True, it is a bit unfair to be prejudiced that way. But you know the famous saying: "Fool me once, shame on you. Fool me twice, shame on me". I haven't forgotten how Avalon and Peru and Excelsior came to be. And when I tried, it was brought home to me again why I shouldn't.
There is a rich irony in your evocation. As a former resident of that neighborhood, and as someone from that continent once denied, I can see that times can change. Perhaps this country has. And even labor unions, too.
I'm eager to believe you're right. Which of your favourite unions has an immutable tenet to be pro-immigration?
Even a cursory glance at contemporary tech movements show that they are largely culturally progressive in nature. Anything from the TWC reveals that they fit in with the general leftist Bay Area political milieu:

https://techworkerscoalition.org

https://logicmag.io/the-making-of-the-tech-worker-movement/f...

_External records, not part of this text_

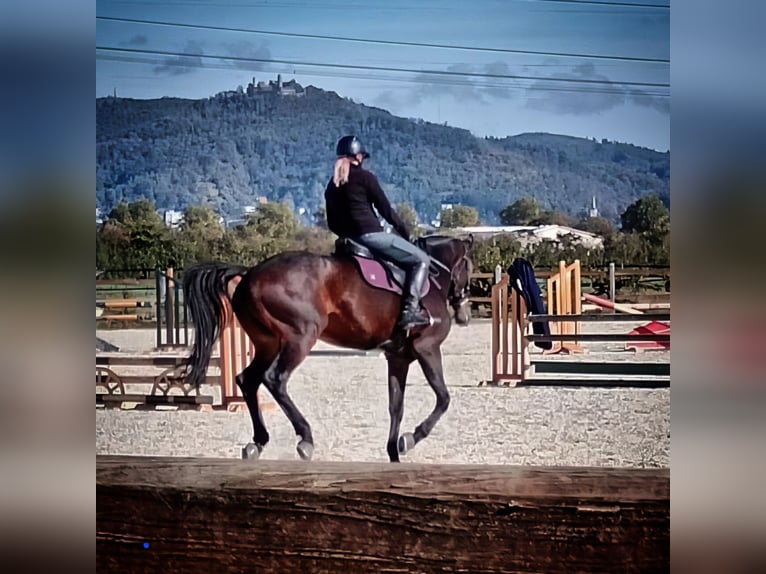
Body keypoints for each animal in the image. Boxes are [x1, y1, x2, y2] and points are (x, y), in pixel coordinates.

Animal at [181, 234, 474, 463]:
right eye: (469, 267)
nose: (464, 314)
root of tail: (250, 274)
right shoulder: (427, 348)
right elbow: (443, 398)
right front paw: (411, 438)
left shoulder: (398, 358)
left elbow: (396, 406)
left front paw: (394, 452)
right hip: (300, 337)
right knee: (274, 379)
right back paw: (305, 438)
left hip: (267, 343)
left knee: (248, 380)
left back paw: (258, 442)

https://www.theverge.com/2017/1/13/14264804/palantir-immigra...

If you think any of these groups are going to produce something that can be turned into a nativist movement, then you don't seem to have a clear idea about the state of modern politics.

Well, I think you'll find from my previous arguments that immutability of the tenet is crucial. If it is an essential part of the belief system, only good can come from stating it to be so.

The hesitance indicates to me a desire to tack into shifting winds: useful, perhaps, to you who only has goals accidentally coincident to mine, but deleterious to me. But that's overly judgmental, perhaps you simply haven't had the time.

The schism is fixable. I will wait, acting only to preserve the trenches as they are. But until then it remains a schism.

Perhaps they did not need to state that tenet because it is obviously self-evident.